While travelling through Burkina Faso and Mali, you meet different West-African communities. They are sedentary and traditionally lived from agriculture and hunting. To master the unseen, they build on the foundations of animism, ancestor worship and male-female complementarity. According to Bert Flint, the focus on matriarchal values in figurative arts of West Africa reflects an “African sensibility” deserving a special attention. So take the time to discover them through masks, statues, and spoons, follow Bert in the field and dive into the world of West African legends.
7
Mauritania
from
Timbuktu to Kiffa
“Leather is a precious and noble material through which Saharan art is best expressed. The bonds between man and animal are so close that the hide of a killed animal is sacred.”

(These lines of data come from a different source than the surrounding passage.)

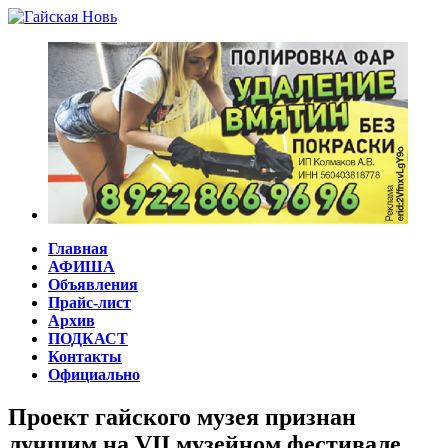
Главная
АФИША
Объявления
Прайс-лист
Архив
ПОДКАСТ
Контакты
Официально
Проект гайского музея признан
лучшим на VII музейном фестивале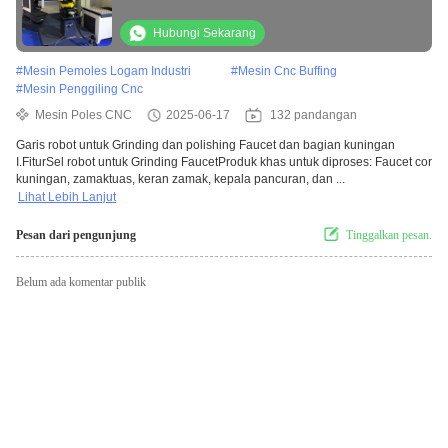
Hubungi Sekarang
#
Mesin Pemoles Logam Industri
#
Mesin Cnc Buffing
#
Mesin Penggiling Cnc
Mesin Poles CNC
2025-06-17
132 pandangan
Garis robot untuk Grinding dan polishing Faucet dan bagian kuningan
I.FiturSel robot untuk Grinding FaucetProduk khas untuk diproses: Faucet cor
kuningan, zamaktuas, keran zamak, kepala pancuran, dan ...
Lihat Lebih Lanjut
Pesan dari pengunjung
Tinggalkan pesan.
Belum ada komentar publik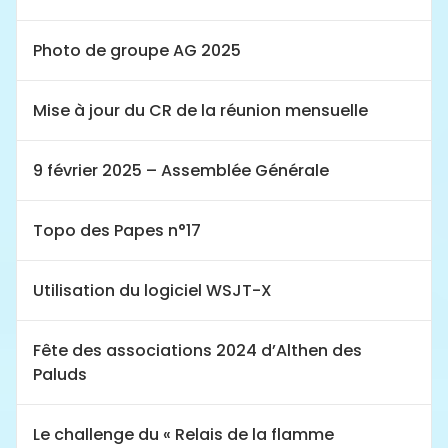
Photo de groupe AG 2025
Mise à jour du CR de la réunion mensuelle
9 février 2025 – Assemblée Générale
Topo des Papes n°17
Utilisation du logiciel WSJT-X
Fête des associations 2024 d’Althen des
Paluds
Le challenge du « Relais de la flamme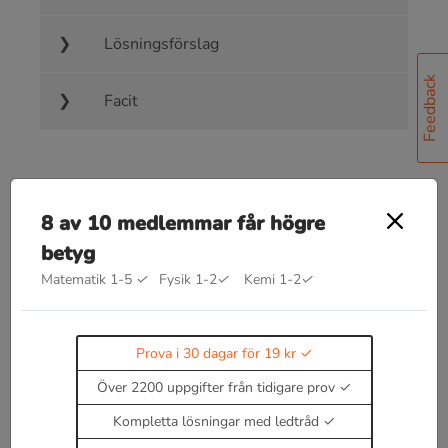
Lösningsförslag
Feedback
Facit
8 av 10 medlemmar får högre
Bra att kunna inom extrempunkter
betyg
f
′
(
x
)
=
0
Kritiska punkter återfinns i
förutsatt att
Matematik 1-5
✓
Fysik 1-2
✓
Kemi 1-2
✓
både funktionen och dess derivata är definierade i
detta område.
Prova i 30 dagar för 19 kr
f
″
(
x
)
>
0
Över 2200 uppgifter från tidigare prov
För andraderivata gäller att
är en
minpunkt
Kompletta lösningar med ledtråd
f
″
(
x
)
<
0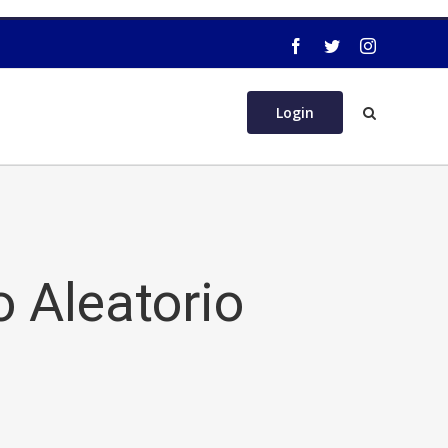
Login
 Aleatorio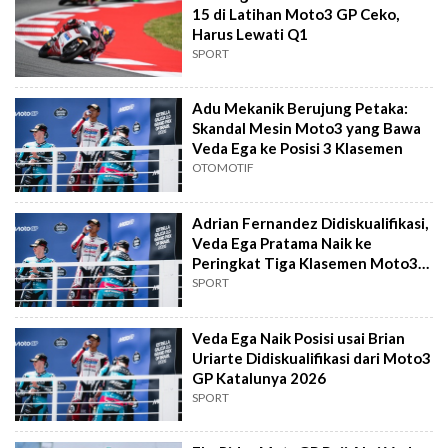
15 di Latihan Moto3 GP Ceko,
Harus Lewati Q1
SPORT
Adu Mekanik Berujung Petaka:
Skandal Mesin Moto3 yang Bawa
Veda Ega ke Posisi 3 Klasemen
OTOMOTIF
Adrian Fernandez Didiskualifikasi,
Veda Ega Pratama Naik ke
Peringkat Tiga Klasemen Moto3
2026
SPORT
Veda Ega Naik Posisi usai Brian
Uriarte Didiskualifikasi dari Moto3
GP Katalunya 2026
SPORT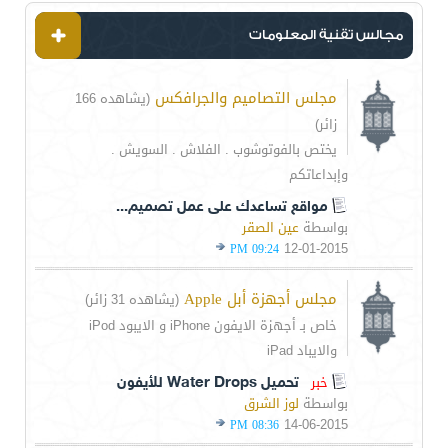
مجالس تقنية المعلومات
مجلس التصاميم والجرافكس
(يشاهده 166
زائر)
يختص بالفوتوشوب . الفلاش . السويش .
وإبداعاتكم
مواقع تساعدك على عمل تصميم...
بواسطة
عين الصقر
12-01-2015
09:24 PM
مجلس أجهزة أبل Apple
(يشاهده 31 زائر)
خاص بـ أجهزة الايفون iPhone و الايبود iPod
والايباد iPad
خبر
تحميل Water Drops للأيفون
بواسطة
لوز الشرق
14-06-2015
08:36 PM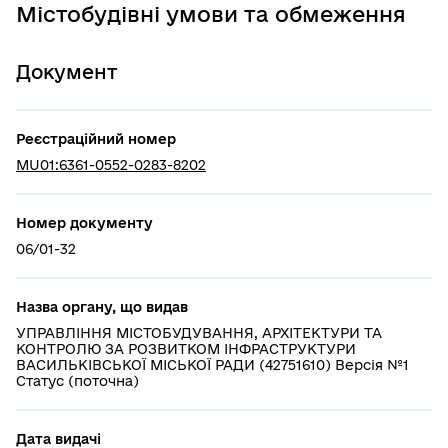
Містобудівні умови та обмеження
Документ
Реєстраційний номер
MU01:6361-0552-0283-8202
Номер документу
06/01-32
Назва органу, що видав
УПРАВЛІННЯ МІСТОБУДУВАННЯ, АРХІТЕКТУРИ ТА
КОНТРОЛЮ ЗА РОЗВИТКОМ ІНФРАСТРУКТУРИ
ВАСИЛЬКІВСЬКОЇ МІСЬКОЇ РАДИ (42751610) Версія №1
Статус (поточна)
Дата видачі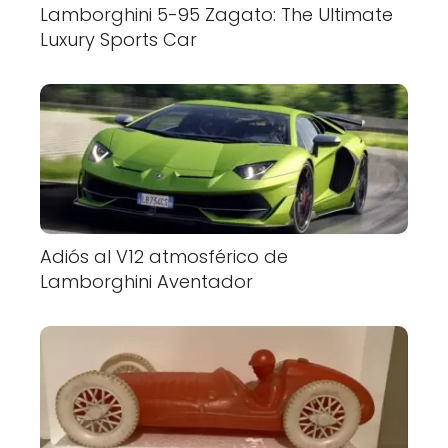
Lamborghini 5-95 Zagato: The Ultimate
Luxury Sports Car
Adiós al V12 atmosférico de
Lamborghini Aventador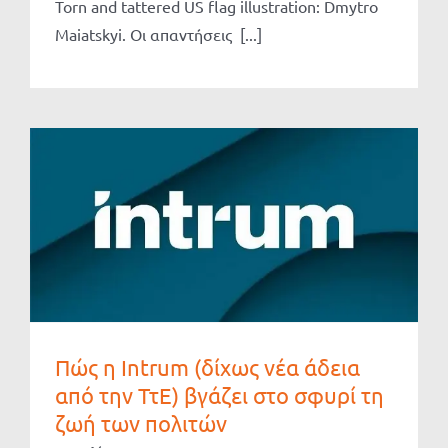
Torn and tattered US flag illustration: Dmytro
Maiatskyi. Οι απαντήσεις [...]
Πώς η Intrum (δίχως νέα άδεια
από την ΤτΕ) βγάζει στο σφυρί τη
ζωή των πολιτών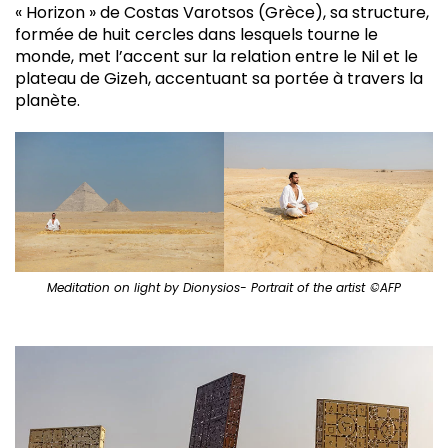
« Horizon » de Costas Varotsos (Grèce), sa structure,
formée de huit cercles dans lesquels tourne le
monde, met l’accent sur la relation entre le Nil et le
plateau de Gizeh, accentuant sa portée à travers la
planète.
Meditation on light by Dionysios- Portrait of the artist
©AFP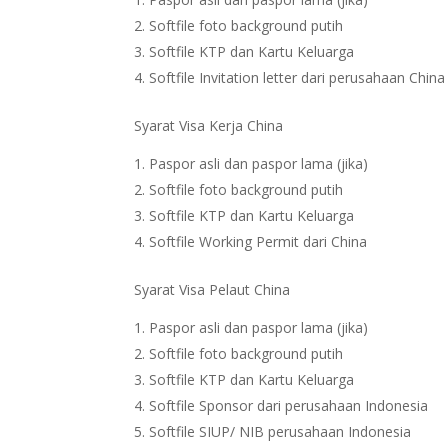
Softfile foto background putih
Softfile KTP dan Kartu Keluarga
Softfile Invitation letter dari perusahaan China
Syarat Visa Kerja China
Paspor asli dan paspor lama (jika)
Softfile foto background putih
Softfile KTP dan Kartu Keluarga
Softfile Working Permit dari China
Syarat Visa Pelaut China
Paspor asli dan paspor lama (jika)
Softfile foto background putih
Softfile KTP dan Kartu Keluarga
Softfile Sponsor dari perusahaan Indonesia
Softfile SIUP/ NIB perusahaan Indonesia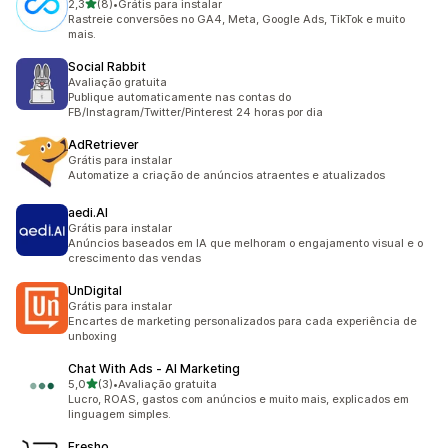
de 5 estrelas
2,3
(8)
•
Grátis para instalar
8 avaliações ao todo
Rastreie conversões no GA4, Meta, Google Ads, TikTok e muito
mais.
Social Rabbit
Avaliação gratuita
Publique automaticamente nas contas do
FB/Instagram/Twitter/Pinterest 24 horas por dia
AdRetriever
Grátis para instalar
Automatize a criação de anúncios atraentes e atualizados
aedi.AI
Grátis para instalar
Anúncios baseados em IA que melhoram o engajamento visual e o
crescimento das vendas
UnDigital
Grátis para instalar
Encartes de marketing personalizados para cada experiência de
unboxing
Chat With Ads ‑ AI Marketing
de 5 estrelas
5,0
(3)
•
Avaliação gratuita
3 avaliações ao todo
Lucro, ROAS, gastos com anúncios e muito mais, explicados em
linguagem simples.
Fresho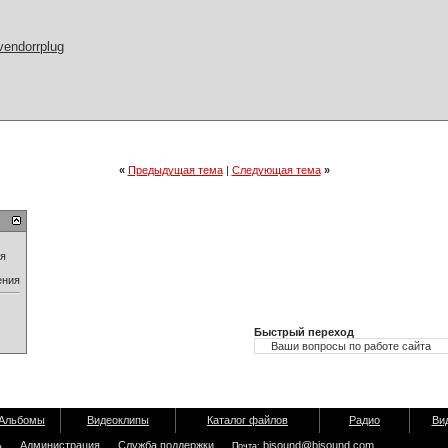
vendorrplug
«
Предыдущая тема
|
Следующая тема
»
ия
ения
Быстрый переход
Альбомы
Видеоклипы
Каталог файлов
Радио
Ви
ь
Администрация
Служба поддержки
bisound@bisound.com
Почта: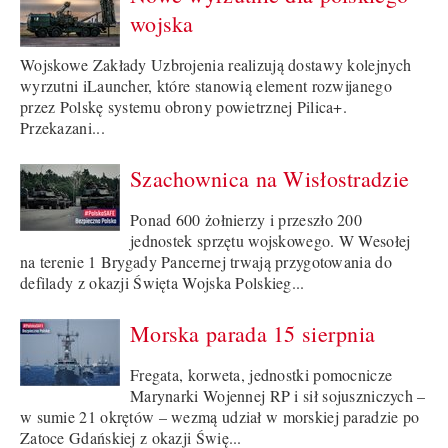
wojska
Wojskowe Zakłady Uzbrojenia realizują dostawy kolejnych
wyrzutni iLauncher, które stanowią element rozwijanego
przez Polskę systemu obrony powietrznej Pilica+.
Przekazani...
Szachownica na Wisłostradzie
Ponad 600 żołnierzy i przeszło 200
jednostek sprzętu wojskowego. W Wesołej
na terenie 1 Brygady Pancernej trwają przygotowania do
defilady z okazji Święta Wojska Polskieg...
Morska parada 15 sierpnia
Fregata, korweta, jednostki pomocnicze
Marynarki Wojennej RP i sił sojuszniczych –
w sumie 21 okrętów – wezmą udział w morskiej paradzie po
Zatoce Gdańskiej z okazji Świę...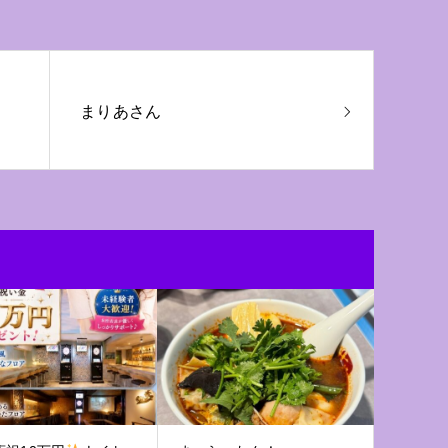
まりあさん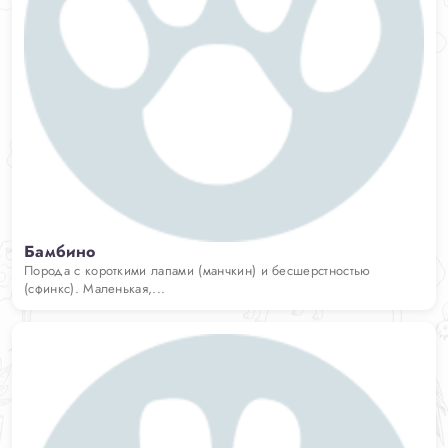
Бамбино
Порода с короткими лапами (манчкин) и бесшерстностью
(сфинкс). Маленькая,...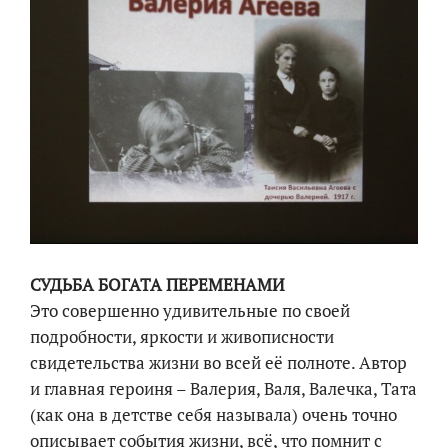
СУДЬБА БОГАТА ПЕРЕМЕНАМИ
Это совершенно удивительные по своей
подробности, яркости и живописности
свидетельства жизни во всей её полноте. Автор
и главная героиня – Валерия, Валя, Валечка, Тата
(как она в детстве себя называла) очень точно
описывает события жизни, всё, что помнит с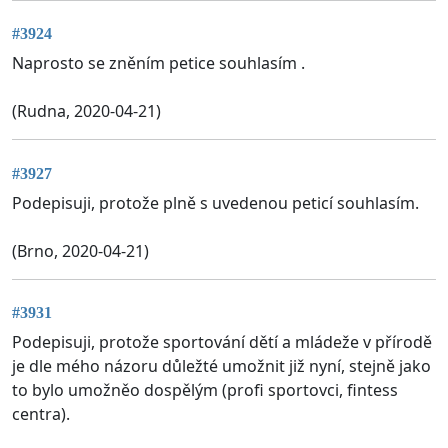
#3924
Naprosto se zněním petice souhlasím .
(Rudna, 2020-04-21)
#3927
Podepisuji, protože plně s uvedenou peticí souhlasím.
(Brno, 2020-04-21)
#3931
Podepisuji, protože sportování dětí a mládeže v přírodě
je dle mého názoru důležté umožnit již nyní, stejně jako
to bylo umožněo dospělým (profi sportovci, fintess
centra).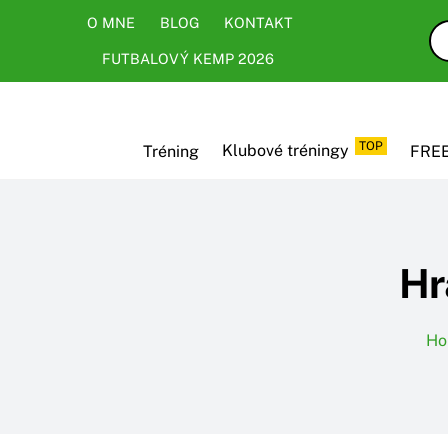
Skip
Skip
O MNE
BLOG
KONTAKT
to
to
FUTBALOVÝ KEMP 2026
content
content
TOP
Tréning
Klubové tréningy
FREE
Hr
Ho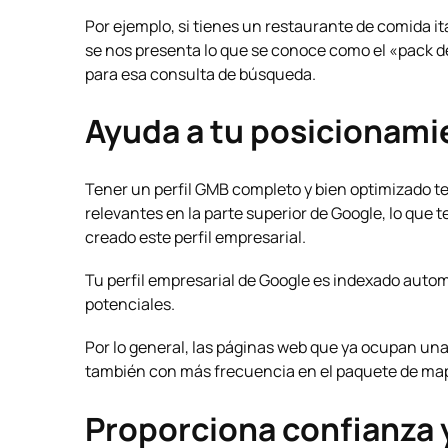
Por ejemplo, si tienes un restaurante de comida i
se nos presenta lo que se conoce como el «pack 
para esa consulta de búsqueda.
Ayuda a tu posicionami
Tener un perfil GMB completo y bien optimizado t
relevantes en la parte superior de Google, lo que 
creado este perfil empresarial.
Tu perfil empresarial de Google es indexado auto
potenciales.
Por lo general, las páginas web que ya ocupan un
también con más frecuencia en el paquete de mapa
Proporciona
confianza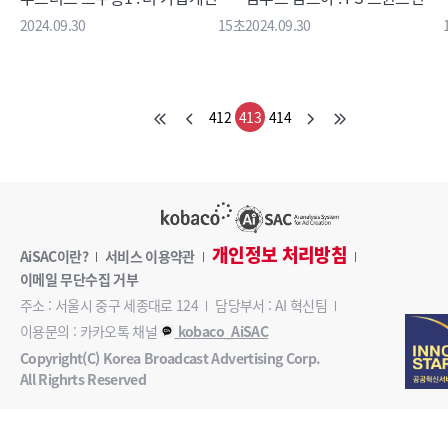
2024.09.30
15초
2024.09.30
412
413
414
개인정보 처리방침
AiSAC이란?
서비스 이용약관
이메일 무단수집 거부
주소 : 서울시 중구 세종대로 124
담당부서 : AI 혁신팀
이용문의 : 카카오톡 채널
kobaco_AiSAC
Copyright(C) Korea Broadcast Advertising Corp.
All Righrts Reserved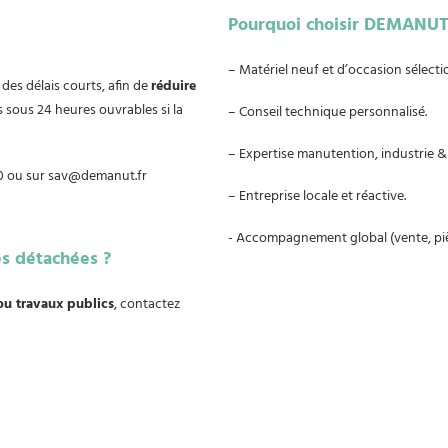
Pourquoi choisir DEMANUT 
– Matériel neuf et d’occasion sélecti
des délais courts, afin de
réduire
 sous 24 heures ouvrables si la
– Conseil technique personnalisé.
– Expertise manutention, industrie &
 00 ou sur sav@demanut.fr
– Entreprise locale et réactive.
- Accompagnement global (vente, pi
s détachées ?
ou travaux publics
, contactez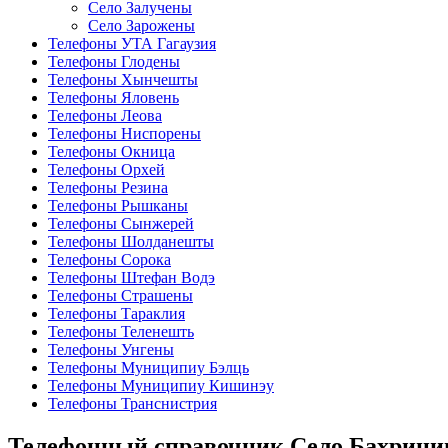
Село Залучены
Село Зарожены
Телефоны УТА Гагаузия
Телефоны Глодены
Телефоны Хынчешты
Телефоны Яловень
Телефоны Леова
Телефоны Ниспорены
Телефоны Окница
Телефоны Орхей
Телефоны Резина
Телефоны Рышканы
Телефоны Сынжерей
Телефоны Шолданешты
Телефоны Сорока
Телефоны Штефан Водэ
Телефоны Страшены
Телефоны Тараклия
Телефоны Теленешть
Телефоны Унгены
Телефоны Муниципиу Бэлць
Телефоны Муниципиу Кишинэу
Телефоны Транснистрия
Телефонный справочник Село Бахрин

Timbuktu, today a reference as a faraway place, was in the 14th century a world-renowned science and trade hotspot. The city was the southern terminus of a trans-Saharan trade route for salt rock, brought from mines in the central Sahara. After having watched the camels being loaded and the caravan setting off, you head on westwards to Mauritania. Along the way, you will meet shepherds of Berber and Arabic origin who nomadically roam the desert. You watch them set up their camp and once comfortably seated on painted leather cushions, you may have tea and play a round of the desert game Dhamma.
8
The West Route
from
Kiffa to Akka
“Collecting stones and shells, keeping them close, and taking care of them are universal gestures throughout history. This affection reveals mankind’s need to reach the depths of the self by descending to the beginning of time.”
From Mauritania, you reach southern Morocco by crossing the Sahara again. This time, you take the western route. From the south, caravans brought gum, hides, but above all gold from Ghana and slaves. From the north came fabrics, jewellery, dates, wheat, and salt. This trade also brought ancient African currencies to the north – cowrie shells and glass beads, once exchanged for slaves. At the northern end of this trade route, Zineb Nefzaouia, the Amazigh wife of the first sultan of the Almoravid dynasty, Yussuf Ibn Tachfin, planned the city of Marrakech around 1070. Since then, the place has become a hub of trade and cultural exchange between the western Maghreb and sub-Saharan Africa.
9
Western High Atlas
from
Akka to Marrakesh
“Geometric trends in contemporary painting, often accused of excessive intellectualism in capitalist countries and bourgeois inspiration in socialist ones, emerge from the depth of the human soul.”
On the last stage, you cross the arid Anti-Atlas mountains and the fertile Souss plain. As you climb the western High Atlas, you will come across the ram – on fibulas, pillar capitals and powder horns. Meet Bert again, learn about his passion for geometric art and why he named his house Tiskiwin. The highlight of this trip takes you to remote mountain mosques. With Bert, you will discover the magnificent painted ceilings that inspired the artists of the Casablanca Art School, a postcolonial avant-garde painters' collective.